▶ [SOURCE PASSAGE]
▬▬▬▬▬▬

Origin and scope of horticultue,
Horticulture is the science and art of growing (plants) – fruits, vegetables, flowers, and any other cultivar. It also includes plant conservation, landscape restoration, soil management, landscape and garden design, construction, and maintenance, and arboriculture. In contrast to agriculture, horticulture does not include large-scale crop production or animal husbandry.
Horticulturists apply their knowledge, skills, and technologies used to grow intensively produced plants for human food and non-food uses and for personal or social needs. Their work involves plant propagation and cultivation with the aim of improving plant growth, yields, quality, nutritional value, and resistance to insects, diseases, and environmental stresses. They work as gardeners, growers, therapists, designers, and technical advisors in the food and non-food sectors of horticulture. Horticulture even refers to the growing of plants in a field or garden.
Horticulture has a very long history.[4] The study and science of horticulture dates all the way back to the times of Cyrus the Great of ancient Persia, and has been going on ever since, with present-day horticulturists such as Freeman S. Howlett and Luther Burbank. The practice of horticulture can be retraced for many thousands of years. The cultivation of taro and yam in Papua New Guinea dates back to at least 6950–6440 cal BP.[5] The origins of horticulture lie in the transition of human communities from nomadic hunter-gatherers to sedentary or semi-sedentary horticultural communities, cultivating a variety of crops on a small scale around their dwellings or in specialized plots visited occasionally during migrations from one area to the next (such as the "milpa" or maize field of Mesoamerican cultures).[6] In the Pre-Columbian Amazon Rainforest, natives are believed to have used biochar to enhance soil productivity by smoldering plant waste.[7] European settlers called it Terra Preta de Indio.[8] In forest areas such horticulture is often carried out in swiddens ("slash and burn" areas).[9] A characteristic of horticultural communities is that useful trees are often to be found planted around communities or specially retained from the natural ecosystem.

▬▬▬▬▬▬

[Saved entries]
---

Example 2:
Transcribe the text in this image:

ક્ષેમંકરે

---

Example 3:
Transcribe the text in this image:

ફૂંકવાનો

▬▬▬▬▬▬

▶ [ASSIGNMENT 1]
In the passage on horticulture, where did the cultivation of taro and yam date back to at least 6950–6440 cal BP?
▶ [ASSIGNMENT 2]
Copy everything in the passage on horticulture from "Origin and scope" down to "or animal husbandry.".
▶ [ASSIGNMENT 3]
List every role that the passage on horticulture says horticulturists work as.

▶ [TASK ANSWER 1]
Papua New Guinea

▶ [TASK ANSWER 2]
Origin and scope of horticultue,
Horticulture is the science and art of growing (plants) – fruits, vegetables, flowers, and any other cultivar. It also includes plant conservation, landscape restoration, soil management, landscape and garden design, construction, and maintenance, and arboriculture. In contrast to agriculture, horticulture does not include large-scale crop production or animal husbandry.

▶ [TASK ANSWER 3]
gardeners, growers, therapists, designers, technical advisors